* ASSIGNED TASK: Because the material must be preserved as it stands, copy every line exactly.

==== SOURCE RECORDS

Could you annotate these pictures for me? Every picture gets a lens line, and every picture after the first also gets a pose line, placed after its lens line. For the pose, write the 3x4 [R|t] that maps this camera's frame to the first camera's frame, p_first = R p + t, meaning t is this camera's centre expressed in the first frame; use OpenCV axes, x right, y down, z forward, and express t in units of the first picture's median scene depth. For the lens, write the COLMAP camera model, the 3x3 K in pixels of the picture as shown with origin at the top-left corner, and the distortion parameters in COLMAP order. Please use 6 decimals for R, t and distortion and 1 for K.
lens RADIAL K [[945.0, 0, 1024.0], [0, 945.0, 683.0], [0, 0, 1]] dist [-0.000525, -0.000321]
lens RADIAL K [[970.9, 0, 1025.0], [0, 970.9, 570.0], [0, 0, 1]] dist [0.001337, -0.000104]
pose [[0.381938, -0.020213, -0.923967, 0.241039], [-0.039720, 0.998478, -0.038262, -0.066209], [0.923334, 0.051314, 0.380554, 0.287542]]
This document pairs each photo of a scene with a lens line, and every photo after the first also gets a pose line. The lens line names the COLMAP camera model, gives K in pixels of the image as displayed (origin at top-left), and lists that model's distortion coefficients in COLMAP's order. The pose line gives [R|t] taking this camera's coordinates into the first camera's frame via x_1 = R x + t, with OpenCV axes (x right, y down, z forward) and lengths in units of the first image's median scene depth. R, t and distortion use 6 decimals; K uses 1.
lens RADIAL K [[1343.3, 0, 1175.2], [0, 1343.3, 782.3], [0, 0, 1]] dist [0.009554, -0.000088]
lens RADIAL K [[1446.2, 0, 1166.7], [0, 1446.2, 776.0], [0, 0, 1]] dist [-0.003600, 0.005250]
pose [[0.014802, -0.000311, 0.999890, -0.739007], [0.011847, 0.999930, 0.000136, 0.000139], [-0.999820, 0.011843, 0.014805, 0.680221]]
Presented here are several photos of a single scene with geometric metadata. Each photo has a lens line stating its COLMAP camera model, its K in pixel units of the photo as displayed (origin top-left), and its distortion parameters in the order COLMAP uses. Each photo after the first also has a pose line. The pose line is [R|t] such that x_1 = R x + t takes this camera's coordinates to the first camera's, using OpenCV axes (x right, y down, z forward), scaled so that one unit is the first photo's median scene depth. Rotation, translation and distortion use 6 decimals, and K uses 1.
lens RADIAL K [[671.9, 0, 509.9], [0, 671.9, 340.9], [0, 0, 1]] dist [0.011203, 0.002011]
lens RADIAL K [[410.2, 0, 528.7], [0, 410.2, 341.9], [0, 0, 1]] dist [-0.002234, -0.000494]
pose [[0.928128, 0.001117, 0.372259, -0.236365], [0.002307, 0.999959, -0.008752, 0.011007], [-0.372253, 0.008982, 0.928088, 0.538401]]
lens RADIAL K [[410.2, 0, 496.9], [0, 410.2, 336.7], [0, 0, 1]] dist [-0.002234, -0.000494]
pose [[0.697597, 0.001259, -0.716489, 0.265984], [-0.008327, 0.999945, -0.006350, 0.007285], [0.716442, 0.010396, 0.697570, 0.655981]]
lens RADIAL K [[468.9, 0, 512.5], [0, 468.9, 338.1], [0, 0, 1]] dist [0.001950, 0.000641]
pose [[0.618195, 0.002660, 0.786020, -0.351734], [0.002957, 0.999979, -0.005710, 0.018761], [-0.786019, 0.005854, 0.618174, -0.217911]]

========

* RESULT FOR THIS EXERCISE:
Could you annotate these pictures for me? Every picture gets a lens line, and every picture after the first also gets a pose line, placed after its lens line. For the pose, write the 3x4 [R|t] that maps this camera's frame to the first camera's frame, p_first = R p + t, meaning t is this camera's centre expressed in the first frame; use OpenCV axes, x right, y down, z forward, and express t in units of the first picture's median scene depth. For the lens, write the COLMAP camera model, the 3x3 K in pixels of the picture as shown with origin at the top-left corner, and the distortion parameters in COLMAP order. Please use 6 decimals for R, t and distortion and 1 for K.
lens RADIAL K [[945.0, 0, 1024.0], [0, 945.0, 683.0], [0, 0, 1]] dist [-0.000525, -0.000321]
lens RADIAL K [[970.9, 0, 1025.0], [0, 970.9, 570.0], [0, 0, 1]] dist [0.001337, -0.000104]
pose [[0.381938, -0.020213, -0.923967, 0.241039], [-0.039720, 0.998478, -0.038262, -0.066209], [0.923334, 0.051314, 0.380554, 0.287542]]
This document pairs each photo of a scene with a lens line, and every photo after the first also gets a pose line. The lens line names the COLMAP camera model, gives K in pixels of the image as displayed (origin at top-left), and lists that model's distortion coefficients in COLMAP's order. The pose line gives [R|t] taking this camera's coordinates into the first camera's frame via x_1 = R x + t, with OpenCV axes (x right, y down, z forward) and lengths in units of the first image's median scene depth. R, t and distortion use 6 decimals; K uses 1.
lens RADIAL K [[1343.3, 0, 1175.2], [0, 1343.3, 782.3], [0, 0, 1]] dist [0.009554, -0.000088]
lens RADIAL K [[1446.2, 0, 1166.7], [0, 1446.2, 776.0], [0, 0, 1]] dist [-0.003600, 0.005250]
pose [[0.014802, -0.000311, 0.999890, -0.739007], [0.011847, 0.999930, 0.000136, 0.000139], [-0.999820, 0.011843, 0.014805, 0.680221]]
Presented here are several photos of a single scene with geometric metadata. Each photo has a lens line stating its COLMAP camera model, its K in pixel units of the photo as displayed (origin top-left), and its distortion parameters in the order COLMAP uses. Each photo after the first also has a pose line. The pose line is [R|t] such that x_1 = R x + t takes this camera's coordinates to the first camera's, using OpenCV axes (x right, y down, z forward), scaled so that one unit is the first photo's median scene depth. Rotation, translation and distortion use 6 decimals, and K uses 1.
lens RADIAL K [[671.9, 0, 509.9], [0, 671.9, 340.9], [0, 0, 1]] dist [0.011203, 0.002011]
lens RADIAL K [[410.2, 0, 528.7], [0, 410.2, 341.9], [0, 0, 1]] dist [-0.002234, -0.000494]
pose [[0.928128, 0.001117, 0.372259, -0.236365], [0.002307, 0.999959, -0.008752, 0.011007], [-0.372253, 0.008982, 0.928088, 0.538401]]
lens RADIAL K [[410.2, 0, 496.9], [0, 410.2, 336.7], [0, 0, 1]] dist [-0.002234, -0.000494]
pose [[0.697597, 0.001259, -0.716489, 0.265984], [-0.008327, 0.999945, -0.006350, 0.007285], [0.716442, 0.010396, 0.697570, 0.655981]]
lens RADIAL K [[468.9, 0, 512.5], [0, 468.9, 338.1], [0, 0, 1]] dist [0.001950, 0.000641]
pose [[0.618195, 0.002660, 0.786020, -0.351734], [0.002957, 0.999979, -0.005710, 0.018761], [-0.786019, 0.005854, 0.618174, -0.217911]]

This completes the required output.